By Marc R. Masferrer, University Communications and Marketing
Whether he’s playing George Washington in “Hamilton,” performing in an opera or writing for “The Daily Show,” actor-singer-writer-producer Jonathan Kirkland, who spoke — and sang — during an appearance at the University of South Florida Sarasota-Manatee campus on Monday, said it’s vital he knows his part, that he has done his research, when he takes a stage to entertain an audience.
For example, while reading up on Washington after being cast in 2016 in the Chicago Company’s production of “Hamilton,” the hit musical about Founding Father Alexander Hamilton, Kirkland said he learned that the general was energized by battle, which Kirkland said he used to inform his performance.
So, when Kirkland, as Washington, sang “Right-Hand Man,” which takes place during a battle scene, he said he could “envision bullets whizzing by my ears because I did my research.”
Kirkland offered this and other insights about his artistic career during a presentation at the Selby Auditorium sponsored by the Florida Center for Partnerships in Arts-Integrated Teaching, or PAInT. The next day, Kirkland, who got his start in show business as an opera singer, answered more questions about his life and career during a second virtual presentation sponsored by PAInT.
“It’s super important to have actors like Jonathan here because students seeing people who are doing it, is the way they can become it, and that experience is invaluable,” said Chris Garvin, dean of USF’s College of the Arts, who came from Tampa to listen to Kirkland. “As great as our professors are here, they can never simulate what Jonathan does.”
Several campus faculty and staff were in attendance Monday, but the highlight of Kirkland’s appearance was his interactions with theater students from Rowlett Middle Academy, a charter school in Bradenton. The students were welcomed to campus but Sarasota-Manatee Regional Chancellor Karen Holbrook.
Several of the Rowlett students recited monologues and poems, and Kirkland offered praise and some coaching on how they could improve their performances. He suggested that Ash Hernandez, a seventh-grader, shift her attention to different places in the audience as she performed the three distinct chapters in “Clique Quilt,” a monologue she wrote about the social castes that make up middle school life.
“His advice was very useful,” Ash said.
During a conversation with PAInT Director Denise Davis-Cotton, Kirkland said it was vital for performers, regardless of their age or experience level, to own their stage, to give their audiences the best they have to give. Just as important, he said, is to pursue any and all interests you might have, which Kirkland said has been key to his success in varied artistic fields.
“I always had the confidence to go against the grain. None of us is monolithic,” Kirkland said. “It’s important to invest yourself in all of your interests.”

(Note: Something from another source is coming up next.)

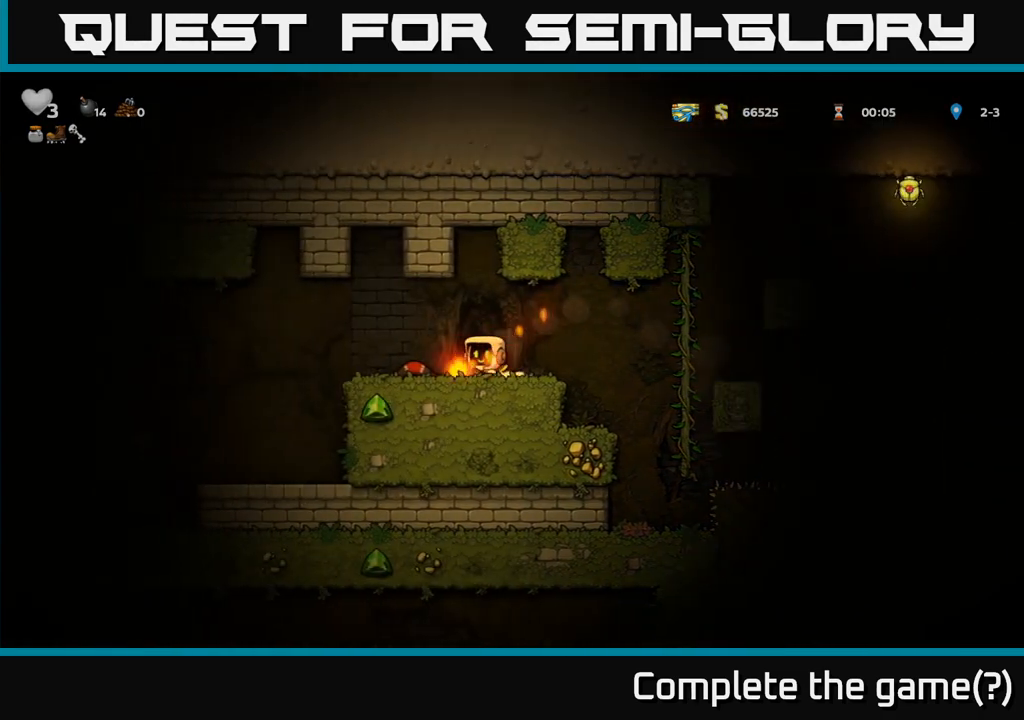
{"buttons": [], "left_stick": "center", "events": [[83, "X", "up"], [83, "left_stick", "down-left"], [183, "left_stick", "center"]]}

Kirkland demonstrated his versatility during the presentation. He and Davis-Cotton performed a scene from a film script he is writing, and Kirkland sang the jazz standard, “Misty,” “Make Them Hear You,” from the musical “Ragtime,” and from “Hamilton,” “Right-Hand Man,” a song he has performed more than 500 times on stage.
Kirkland acknowledged that George Washington is his best-known role to date, but he also said he has been “blessed” to have a consistent career on stage, as well as in TV and film. He also writes and produces his own work, and despite the ups and downs of show business, he always aims to find his own peace. He is that confident in his talent.
“I know that I am dope,” Kirkland said. “I know that what I do on this planet, no one else can do. … I let my work speak for me.”